The expected result is the segment of the entries that begins with the line containing "(c) Not being" and ends with the last line, copied verbatim.

■ **Stored data**
Segment Open
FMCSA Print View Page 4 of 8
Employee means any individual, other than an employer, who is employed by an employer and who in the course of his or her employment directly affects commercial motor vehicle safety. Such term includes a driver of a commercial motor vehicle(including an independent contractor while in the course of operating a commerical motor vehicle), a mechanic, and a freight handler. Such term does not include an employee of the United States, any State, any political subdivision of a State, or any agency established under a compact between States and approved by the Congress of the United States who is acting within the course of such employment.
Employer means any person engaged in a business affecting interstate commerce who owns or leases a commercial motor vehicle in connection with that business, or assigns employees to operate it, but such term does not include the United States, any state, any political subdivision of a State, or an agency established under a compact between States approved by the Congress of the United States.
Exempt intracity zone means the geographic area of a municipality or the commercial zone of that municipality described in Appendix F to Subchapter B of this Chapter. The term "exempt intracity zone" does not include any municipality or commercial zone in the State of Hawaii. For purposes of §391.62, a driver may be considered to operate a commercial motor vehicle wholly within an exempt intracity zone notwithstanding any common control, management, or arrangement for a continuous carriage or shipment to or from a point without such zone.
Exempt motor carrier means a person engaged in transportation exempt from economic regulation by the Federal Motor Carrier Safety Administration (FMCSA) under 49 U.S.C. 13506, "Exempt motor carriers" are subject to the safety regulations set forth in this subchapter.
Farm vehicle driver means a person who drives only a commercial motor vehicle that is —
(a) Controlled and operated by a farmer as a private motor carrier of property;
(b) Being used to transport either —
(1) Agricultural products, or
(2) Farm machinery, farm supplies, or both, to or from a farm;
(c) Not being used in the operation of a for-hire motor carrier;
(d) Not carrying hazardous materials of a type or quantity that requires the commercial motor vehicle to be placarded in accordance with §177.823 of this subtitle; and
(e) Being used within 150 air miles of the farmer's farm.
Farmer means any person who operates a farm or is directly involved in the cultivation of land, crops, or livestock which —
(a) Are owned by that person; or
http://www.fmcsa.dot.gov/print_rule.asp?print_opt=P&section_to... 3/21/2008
Segment Closed
■ **Solution for this problem**
(c) Not being used in the operation of a for-hire motor carrier;
(d) Not carrying hazardous materials of a type or quantity that requires the commercial motor vehicle to be placarded in accordance with §177.823 of this subtitle; and
(e) Being used within 150 air miles of the farmer's farm.
Farmer means any person who operates a farm or is directly involved in the cultivation of land, crops, or livestock which —
(a) Are owned by that person; or
http://www.fmcsa.dot.gov/print_rule.asp?print_opt=P&section_to... 3/21/2008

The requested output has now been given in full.